**Problem to solve**
Rewrite the lines of the records below as a numbered list, skipping blank lines and leaving the pictures out.
***** Extracted information
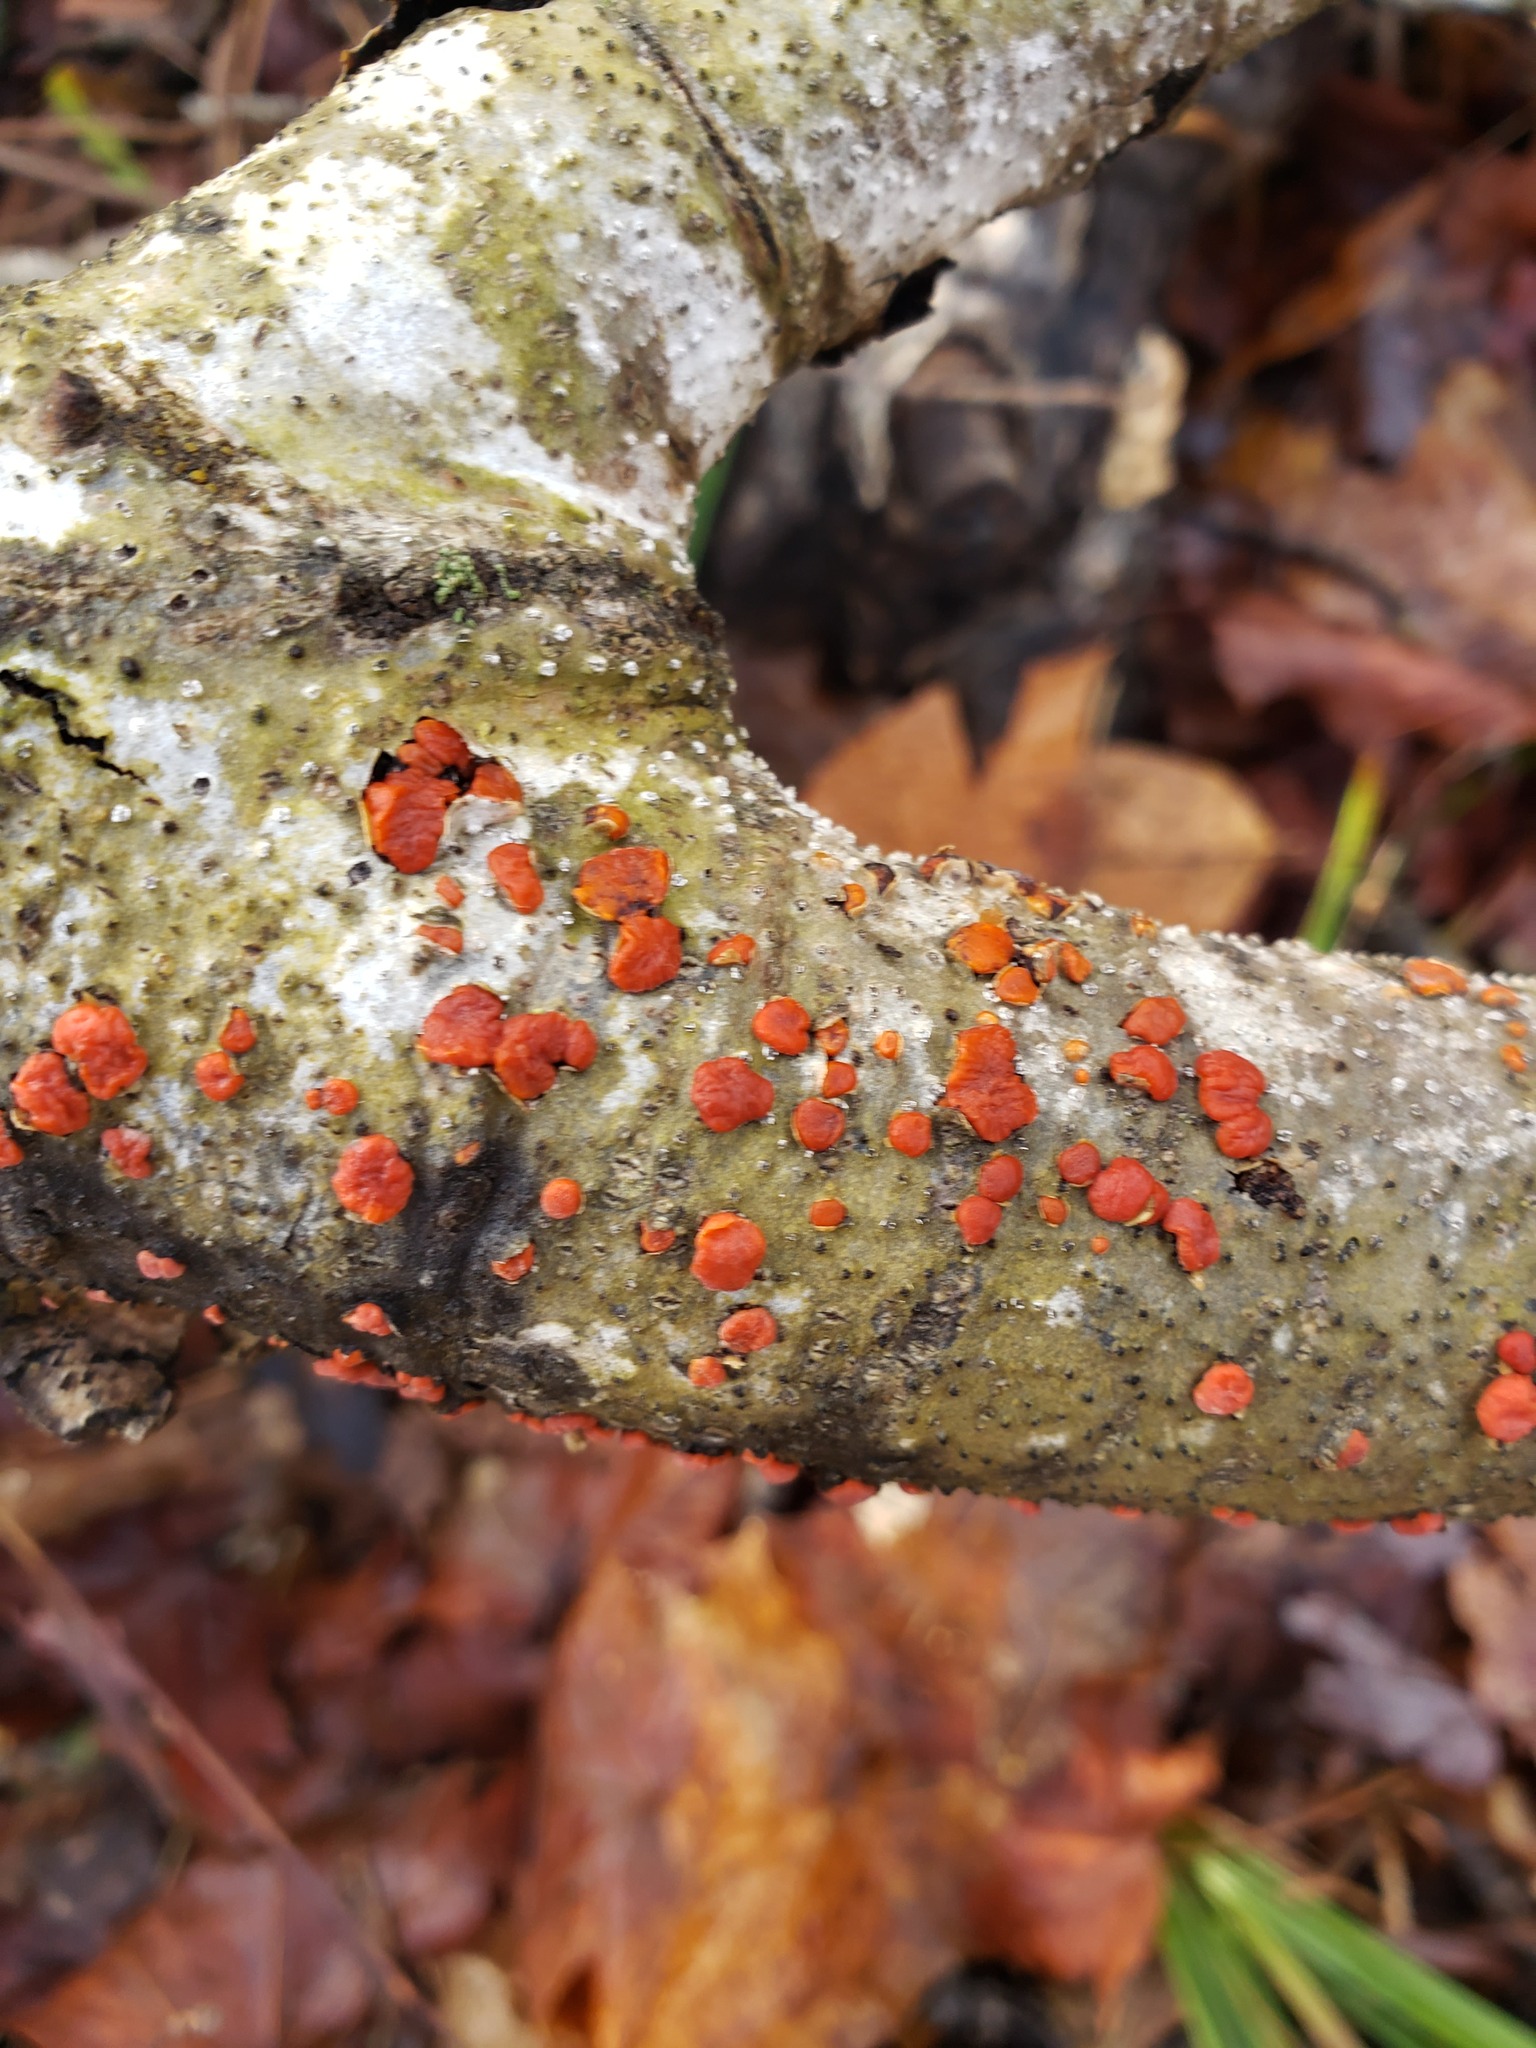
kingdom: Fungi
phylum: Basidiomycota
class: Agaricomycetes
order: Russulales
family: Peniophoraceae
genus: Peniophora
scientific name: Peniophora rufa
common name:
**********
**Exercise output**
1. kingdom: Fungi
2. phylum: Basidiomycota
3. class: Agaricomycetes
4. order: Russulales
5. family: Peniophoraceae
6. genus: Peniophora
7. scientific name: Peniophora rufa
8. common name:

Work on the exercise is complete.